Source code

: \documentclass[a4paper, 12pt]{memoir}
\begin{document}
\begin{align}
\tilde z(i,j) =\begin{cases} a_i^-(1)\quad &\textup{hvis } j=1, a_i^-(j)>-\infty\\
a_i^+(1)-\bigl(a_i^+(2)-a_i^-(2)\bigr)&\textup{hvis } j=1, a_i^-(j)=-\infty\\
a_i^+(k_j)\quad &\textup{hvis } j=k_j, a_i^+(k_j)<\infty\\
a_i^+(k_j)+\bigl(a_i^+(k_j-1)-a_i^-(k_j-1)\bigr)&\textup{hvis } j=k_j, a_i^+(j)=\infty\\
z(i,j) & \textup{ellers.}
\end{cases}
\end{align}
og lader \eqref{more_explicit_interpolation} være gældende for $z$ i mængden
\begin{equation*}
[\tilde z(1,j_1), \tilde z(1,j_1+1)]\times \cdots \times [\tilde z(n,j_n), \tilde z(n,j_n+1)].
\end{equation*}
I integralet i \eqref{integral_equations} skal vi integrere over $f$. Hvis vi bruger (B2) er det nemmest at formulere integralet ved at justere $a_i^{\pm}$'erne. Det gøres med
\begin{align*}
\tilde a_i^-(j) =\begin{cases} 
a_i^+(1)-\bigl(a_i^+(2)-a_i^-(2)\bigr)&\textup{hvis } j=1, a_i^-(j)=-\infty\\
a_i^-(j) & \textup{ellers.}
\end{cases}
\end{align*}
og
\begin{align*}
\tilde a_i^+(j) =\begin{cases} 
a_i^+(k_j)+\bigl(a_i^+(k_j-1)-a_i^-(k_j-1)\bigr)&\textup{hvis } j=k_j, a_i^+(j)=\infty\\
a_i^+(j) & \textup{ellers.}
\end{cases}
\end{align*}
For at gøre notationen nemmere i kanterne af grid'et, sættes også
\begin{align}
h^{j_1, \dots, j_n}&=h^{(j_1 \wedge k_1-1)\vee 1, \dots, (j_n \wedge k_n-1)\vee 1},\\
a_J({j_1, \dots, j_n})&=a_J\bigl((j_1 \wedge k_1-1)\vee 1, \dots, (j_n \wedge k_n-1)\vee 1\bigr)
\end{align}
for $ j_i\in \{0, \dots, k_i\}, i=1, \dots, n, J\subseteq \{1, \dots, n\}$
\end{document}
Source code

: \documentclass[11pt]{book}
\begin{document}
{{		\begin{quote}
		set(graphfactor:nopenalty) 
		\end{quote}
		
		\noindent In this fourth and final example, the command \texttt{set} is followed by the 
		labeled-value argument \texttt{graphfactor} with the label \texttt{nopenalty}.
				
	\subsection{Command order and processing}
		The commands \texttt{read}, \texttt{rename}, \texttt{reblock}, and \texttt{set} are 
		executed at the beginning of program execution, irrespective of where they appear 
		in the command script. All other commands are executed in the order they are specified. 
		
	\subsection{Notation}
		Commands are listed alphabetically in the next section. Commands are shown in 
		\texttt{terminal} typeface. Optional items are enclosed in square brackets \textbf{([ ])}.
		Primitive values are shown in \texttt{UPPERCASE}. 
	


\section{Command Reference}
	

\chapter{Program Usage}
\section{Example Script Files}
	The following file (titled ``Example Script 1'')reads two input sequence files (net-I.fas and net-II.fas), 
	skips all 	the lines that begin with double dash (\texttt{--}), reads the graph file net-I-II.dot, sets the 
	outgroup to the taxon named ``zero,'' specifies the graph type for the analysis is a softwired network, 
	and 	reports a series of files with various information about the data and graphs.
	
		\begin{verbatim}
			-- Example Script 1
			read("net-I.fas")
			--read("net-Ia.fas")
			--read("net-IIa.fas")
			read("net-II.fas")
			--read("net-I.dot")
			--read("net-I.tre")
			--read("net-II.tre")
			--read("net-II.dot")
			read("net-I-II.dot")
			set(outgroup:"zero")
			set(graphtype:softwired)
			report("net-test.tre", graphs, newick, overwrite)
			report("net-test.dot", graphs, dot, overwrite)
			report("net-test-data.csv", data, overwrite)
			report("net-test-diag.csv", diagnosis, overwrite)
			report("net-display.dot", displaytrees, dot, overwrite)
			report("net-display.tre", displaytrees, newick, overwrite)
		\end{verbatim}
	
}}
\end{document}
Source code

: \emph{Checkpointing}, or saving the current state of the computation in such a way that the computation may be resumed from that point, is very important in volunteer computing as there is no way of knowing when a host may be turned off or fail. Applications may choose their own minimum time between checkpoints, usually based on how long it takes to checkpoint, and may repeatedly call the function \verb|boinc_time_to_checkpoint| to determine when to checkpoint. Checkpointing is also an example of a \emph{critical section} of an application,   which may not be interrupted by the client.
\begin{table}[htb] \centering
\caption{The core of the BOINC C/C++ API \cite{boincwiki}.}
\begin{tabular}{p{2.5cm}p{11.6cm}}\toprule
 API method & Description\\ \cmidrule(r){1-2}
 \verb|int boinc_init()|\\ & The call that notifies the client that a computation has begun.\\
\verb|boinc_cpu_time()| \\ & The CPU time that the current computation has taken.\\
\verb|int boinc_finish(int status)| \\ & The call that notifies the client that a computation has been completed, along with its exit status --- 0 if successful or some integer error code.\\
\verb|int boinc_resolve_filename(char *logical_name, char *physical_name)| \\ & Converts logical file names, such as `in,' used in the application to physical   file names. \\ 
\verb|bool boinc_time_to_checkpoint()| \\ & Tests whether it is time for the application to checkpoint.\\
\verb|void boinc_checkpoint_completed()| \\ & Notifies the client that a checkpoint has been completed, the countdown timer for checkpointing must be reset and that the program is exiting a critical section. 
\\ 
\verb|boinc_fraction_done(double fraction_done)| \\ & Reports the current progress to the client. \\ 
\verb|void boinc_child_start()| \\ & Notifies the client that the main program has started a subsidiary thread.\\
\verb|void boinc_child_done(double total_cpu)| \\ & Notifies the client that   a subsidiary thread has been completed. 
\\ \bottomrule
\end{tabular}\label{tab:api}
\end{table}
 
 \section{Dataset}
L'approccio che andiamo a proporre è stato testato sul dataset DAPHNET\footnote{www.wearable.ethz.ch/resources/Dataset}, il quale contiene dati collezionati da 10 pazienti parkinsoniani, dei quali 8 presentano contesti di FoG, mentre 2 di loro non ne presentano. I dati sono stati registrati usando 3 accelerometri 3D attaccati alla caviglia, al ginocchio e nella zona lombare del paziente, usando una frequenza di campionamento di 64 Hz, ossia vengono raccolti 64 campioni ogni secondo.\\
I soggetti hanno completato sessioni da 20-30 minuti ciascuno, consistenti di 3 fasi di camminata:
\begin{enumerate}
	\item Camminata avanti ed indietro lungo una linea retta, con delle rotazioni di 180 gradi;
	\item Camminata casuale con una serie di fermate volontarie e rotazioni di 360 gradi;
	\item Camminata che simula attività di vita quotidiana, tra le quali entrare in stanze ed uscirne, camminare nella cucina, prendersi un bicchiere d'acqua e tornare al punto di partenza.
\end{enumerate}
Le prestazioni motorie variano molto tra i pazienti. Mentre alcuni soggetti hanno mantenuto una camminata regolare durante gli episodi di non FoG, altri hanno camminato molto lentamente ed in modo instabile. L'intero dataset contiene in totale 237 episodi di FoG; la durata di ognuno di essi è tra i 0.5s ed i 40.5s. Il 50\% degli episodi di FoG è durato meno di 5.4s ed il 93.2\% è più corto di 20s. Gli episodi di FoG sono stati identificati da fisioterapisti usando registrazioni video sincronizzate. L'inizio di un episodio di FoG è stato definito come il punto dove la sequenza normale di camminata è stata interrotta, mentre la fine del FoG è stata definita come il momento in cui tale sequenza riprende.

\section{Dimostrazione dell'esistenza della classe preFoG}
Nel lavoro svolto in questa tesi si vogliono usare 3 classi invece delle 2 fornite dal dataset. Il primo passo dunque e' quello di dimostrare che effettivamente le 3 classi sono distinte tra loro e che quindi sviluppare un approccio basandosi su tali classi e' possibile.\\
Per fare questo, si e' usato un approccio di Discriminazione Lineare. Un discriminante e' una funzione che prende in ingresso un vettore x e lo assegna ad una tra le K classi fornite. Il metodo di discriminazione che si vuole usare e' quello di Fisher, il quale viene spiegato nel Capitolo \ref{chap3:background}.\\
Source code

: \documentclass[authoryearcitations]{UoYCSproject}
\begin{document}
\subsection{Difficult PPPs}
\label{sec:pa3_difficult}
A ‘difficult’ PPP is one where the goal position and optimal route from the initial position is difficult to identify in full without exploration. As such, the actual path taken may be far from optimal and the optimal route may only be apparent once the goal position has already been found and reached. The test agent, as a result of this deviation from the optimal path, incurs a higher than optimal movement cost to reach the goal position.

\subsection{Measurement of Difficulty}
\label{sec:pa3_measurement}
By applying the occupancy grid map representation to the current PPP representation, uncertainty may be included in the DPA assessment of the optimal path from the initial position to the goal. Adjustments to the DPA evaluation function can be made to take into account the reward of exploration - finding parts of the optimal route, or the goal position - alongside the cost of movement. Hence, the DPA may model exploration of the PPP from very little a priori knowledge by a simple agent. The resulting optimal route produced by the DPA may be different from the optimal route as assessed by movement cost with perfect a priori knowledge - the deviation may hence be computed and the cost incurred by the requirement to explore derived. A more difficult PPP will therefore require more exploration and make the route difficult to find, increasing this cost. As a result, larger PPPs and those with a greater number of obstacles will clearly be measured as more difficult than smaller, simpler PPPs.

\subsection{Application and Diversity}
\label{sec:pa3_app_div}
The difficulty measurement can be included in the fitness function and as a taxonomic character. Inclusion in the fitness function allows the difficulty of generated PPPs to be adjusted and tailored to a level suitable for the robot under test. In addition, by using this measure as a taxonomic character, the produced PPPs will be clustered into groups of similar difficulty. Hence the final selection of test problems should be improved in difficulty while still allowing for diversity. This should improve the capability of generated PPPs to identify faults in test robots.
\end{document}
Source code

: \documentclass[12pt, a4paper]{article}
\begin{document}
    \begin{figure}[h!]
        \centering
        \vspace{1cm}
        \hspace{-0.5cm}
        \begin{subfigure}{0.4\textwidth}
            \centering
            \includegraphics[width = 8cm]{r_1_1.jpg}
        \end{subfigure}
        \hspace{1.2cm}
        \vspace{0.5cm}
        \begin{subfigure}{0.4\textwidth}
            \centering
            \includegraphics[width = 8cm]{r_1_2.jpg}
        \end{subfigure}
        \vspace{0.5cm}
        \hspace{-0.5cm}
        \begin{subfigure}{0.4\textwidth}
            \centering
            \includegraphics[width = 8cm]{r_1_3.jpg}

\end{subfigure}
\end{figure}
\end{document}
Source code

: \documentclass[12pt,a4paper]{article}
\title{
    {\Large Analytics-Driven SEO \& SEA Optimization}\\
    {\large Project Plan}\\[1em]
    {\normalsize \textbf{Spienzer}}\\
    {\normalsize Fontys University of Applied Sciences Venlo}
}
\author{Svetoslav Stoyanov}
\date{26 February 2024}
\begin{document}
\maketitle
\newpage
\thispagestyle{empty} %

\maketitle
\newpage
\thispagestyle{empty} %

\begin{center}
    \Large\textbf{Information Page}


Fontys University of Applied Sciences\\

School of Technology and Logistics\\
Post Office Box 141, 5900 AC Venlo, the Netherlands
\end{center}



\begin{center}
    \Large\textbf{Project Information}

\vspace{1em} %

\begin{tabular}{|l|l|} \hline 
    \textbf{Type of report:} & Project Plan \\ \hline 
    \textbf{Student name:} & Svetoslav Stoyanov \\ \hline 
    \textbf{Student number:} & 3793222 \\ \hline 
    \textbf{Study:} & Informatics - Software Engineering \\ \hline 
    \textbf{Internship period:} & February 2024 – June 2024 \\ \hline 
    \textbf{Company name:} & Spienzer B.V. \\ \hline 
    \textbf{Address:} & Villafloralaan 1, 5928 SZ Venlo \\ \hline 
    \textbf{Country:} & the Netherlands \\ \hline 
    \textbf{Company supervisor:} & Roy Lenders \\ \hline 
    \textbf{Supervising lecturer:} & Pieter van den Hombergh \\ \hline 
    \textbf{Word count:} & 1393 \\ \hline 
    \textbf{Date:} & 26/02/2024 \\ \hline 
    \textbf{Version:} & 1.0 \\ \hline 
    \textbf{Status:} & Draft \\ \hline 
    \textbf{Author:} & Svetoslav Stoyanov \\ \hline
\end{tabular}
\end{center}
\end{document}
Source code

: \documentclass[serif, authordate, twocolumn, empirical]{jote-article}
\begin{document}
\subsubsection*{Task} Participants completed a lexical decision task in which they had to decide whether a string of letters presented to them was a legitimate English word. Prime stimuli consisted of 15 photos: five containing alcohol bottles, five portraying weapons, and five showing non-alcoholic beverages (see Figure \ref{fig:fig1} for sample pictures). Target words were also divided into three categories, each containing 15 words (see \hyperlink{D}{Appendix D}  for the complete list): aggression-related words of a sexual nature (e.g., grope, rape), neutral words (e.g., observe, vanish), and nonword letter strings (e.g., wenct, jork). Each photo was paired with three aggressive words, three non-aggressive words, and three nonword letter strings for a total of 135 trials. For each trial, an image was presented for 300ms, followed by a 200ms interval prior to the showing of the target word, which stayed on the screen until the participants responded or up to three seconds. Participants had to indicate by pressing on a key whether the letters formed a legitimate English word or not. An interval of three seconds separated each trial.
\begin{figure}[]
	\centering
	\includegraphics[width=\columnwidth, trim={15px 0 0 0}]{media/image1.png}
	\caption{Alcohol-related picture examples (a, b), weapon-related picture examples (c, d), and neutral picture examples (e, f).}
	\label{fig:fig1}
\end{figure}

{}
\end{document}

» **WHAT IS REQUIRED**: Among the lines above, which hold the word "documentclass"? Report each one.

» **REPLY**:
: \documentclass[a4paper, 12pt]{memoir}
: \documentclass[11pt]{book}
: \documentclass[authoryearcitations]{UoYCSproject}
: \documentclass[12pt, a4paper]{article}
: \documentclass[12pt,a4paper]{article}
: \documentclass[serif, authordate, twocolumn, empirical]{jote-article}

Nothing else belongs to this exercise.